== Raw data

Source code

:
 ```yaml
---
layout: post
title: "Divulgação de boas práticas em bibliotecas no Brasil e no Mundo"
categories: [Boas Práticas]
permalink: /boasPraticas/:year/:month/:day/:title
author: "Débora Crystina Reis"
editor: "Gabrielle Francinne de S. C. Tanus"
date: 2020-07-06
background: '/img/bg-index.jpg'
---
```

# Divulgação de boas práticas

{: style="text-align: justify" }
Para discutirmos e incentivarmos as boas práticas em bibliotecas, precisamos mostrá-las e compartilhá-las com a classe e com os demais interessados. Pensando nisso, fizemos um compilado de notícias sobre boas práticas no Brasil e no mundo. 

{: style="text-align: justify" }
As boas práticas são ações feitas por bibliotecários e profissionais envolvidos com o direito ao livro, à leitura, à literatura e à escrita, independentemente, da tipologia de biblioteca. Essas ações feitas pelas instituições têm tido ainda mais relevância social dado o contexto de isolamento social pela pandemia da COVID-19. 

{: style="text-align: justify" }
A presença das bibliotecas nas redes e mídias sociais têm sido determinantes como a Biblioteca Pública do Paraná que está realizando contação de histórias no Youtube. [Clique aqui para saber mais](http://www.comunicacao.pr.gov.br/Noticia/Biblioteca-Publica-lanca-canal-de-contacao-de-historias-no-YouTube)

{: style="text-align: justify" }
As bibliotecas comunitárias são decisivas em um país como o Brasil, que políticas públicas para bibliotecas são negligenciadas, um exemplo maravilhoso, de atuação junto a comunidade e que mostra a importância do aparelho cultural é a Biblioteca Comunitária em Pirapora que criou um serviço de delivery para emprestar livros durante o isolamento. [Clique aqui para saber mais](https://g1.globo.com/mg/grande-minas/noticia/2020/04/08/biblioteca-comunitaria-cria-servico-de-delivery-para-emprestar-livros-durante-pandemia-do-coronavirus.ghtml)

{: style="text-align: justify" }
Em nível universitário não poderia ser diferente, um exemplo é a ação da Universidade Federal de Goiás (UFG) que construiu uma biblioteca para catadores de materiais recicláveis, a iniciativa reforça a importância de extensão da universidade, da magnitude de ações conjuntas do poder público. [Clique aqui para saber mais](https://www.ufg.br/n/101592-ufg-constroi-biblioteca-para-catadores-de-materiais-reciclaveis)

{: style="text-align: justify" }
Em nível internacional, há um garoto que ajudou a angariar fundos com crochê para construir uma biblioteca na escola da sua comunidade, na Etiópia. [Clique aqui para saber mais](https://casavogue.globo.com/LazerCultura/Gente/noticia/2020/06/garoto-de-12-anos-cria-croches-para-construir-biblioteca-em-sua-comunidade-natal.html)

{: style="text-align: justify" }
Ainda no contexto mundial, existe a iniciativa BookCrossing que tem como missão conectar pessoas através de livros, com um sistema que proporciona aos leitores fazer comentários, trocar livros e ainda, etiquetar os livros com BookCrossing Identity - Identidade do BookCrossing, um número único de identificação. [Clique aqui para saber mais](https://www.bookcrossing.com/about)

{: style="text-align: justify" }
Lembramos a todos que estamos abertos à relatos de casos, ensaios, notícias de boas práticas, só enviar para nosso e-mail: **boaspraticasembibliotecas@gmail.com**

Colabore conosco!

====

**Task objective:** Nothing is to be left out, and every entry is to be transcribed exactly.

**Task response:**
Source code

:
 ```yaml
---
layout: post
title: "Divulgação de boas práticas em bibliotecas no Brasil e no Mundo"
categories: [Boas Práticas]
permalink: /boasPraticas/:year/:month/:day/:title
author: "Débora Crystina Reis"
editor: "Gabrielle Francinne de S. C. Tanus"
date: 2020-07-06
background: '/img/bg-index.jpg'
---
```

# Divulgação de boas práticas

{: style="text-align: justify" }
Para discutirmos e incentivarmos as boas práticas em bibliotecas, precisamos mostrá-las e compartilhá-las com a classe e com os demais interessados. Pensando nisso, fizemos um compilado de notícias sobre boas práticas no Brasil e no mundo. 

{: style="text-align: justify" }
As boas práticas são ações feitas por bibliotecários e profissionais envolvidos com o direito ao livro, à leitura, à literatura e à escrita, independentemente, da tipologia de biblioteca. Essas ações feitas pelas instituições têm tido ainda mais relevância social dado o contexto de isolamento social pela pandemia da COVID-19. 

{: style="text-align: justify" }
A presença das bibliotecas nas redes e mídias sociais têm sido determinantes como a Biblioteca Pública do Paraná que está realizando contação de histórias no Youtube. [Clique aqui para saber mais](http://www.comunicacao.pr.gov.br/Noticia/Biblioteca-Publica-lanca-canal-de-contacao-de-historias-no-YouTube)

{: style="text-align: justify" }
As bibliotecas comunitárias são decisivas em um país como o Brasil, que políticas públicas para bibliotecas são negligenciadas, um exemplo maravilhoso, de atuação junto a comunidade e que mostra a importância do aparelho cultural é a Biblioteca Comunitária em Pirapora que criou um serviço de delivery para emprestar livros durante o isolamento. [Clique aqui para saber mais](https://g1.globo.com/mg/grande-minas/noticia/2020/04/08/biblioteca-comunitaria-cria-servico-de-delivery-para-emprestar-livros-durante-pandemia-do-coronavirus.ghtml)

{: style="text-align: justify" }
Em nível universitário não poderia ser diferente, um exemplo é a ação da Universidade Federal de Goiás (UFG) que construiu uma biblioteca para catadores de materiais recicláveis, a iniciativa reforça a importância de extensão da universidade, da magnitude de ações conjuntas do poder público. [Clique aqui para saber mais](https://www.ufg.br/n/101592-ufg-constroi-biblioteca-para-catadores-de-materiais-reciclaveis)

{: style="text-align: justify" }
Em nível internacional, há um garoto que ajudou a angariar fundos com crochê para construir uma biblioteca na escola da sua comunidade, na Etiópia. [Clique aqui para saber mais](https://casavogue.globo.com/LazerCultura/Gente/noticia/2020/06/garoto-de-12-anos-cria-croches-para-construir-biblioteca-em-sua-comunidade-natal.html)

{: style="text-align: justify" }
Ainda no contexto mundial, existe a iniciativa BookCrossing que tem como missão conectar pessoas através de livros, com um sistema que proporciona aos leitores fazer comentários, trocar livros e ainda, etiquetar os livros com BookCrossing Identity - Identidade do BookCrossing, um número único de identificação. [Clique aqui para saber mais](https://www.bookcrossing.com/about)

{: style="text-align: justify" }
Lembramos a todos que estamos abertos à relatos de casos, ensaios, notícias de boas práticas, só enviar para nosso e-mail: **boaspraticasembibliotecas@gmail.com**

Colabore conosco!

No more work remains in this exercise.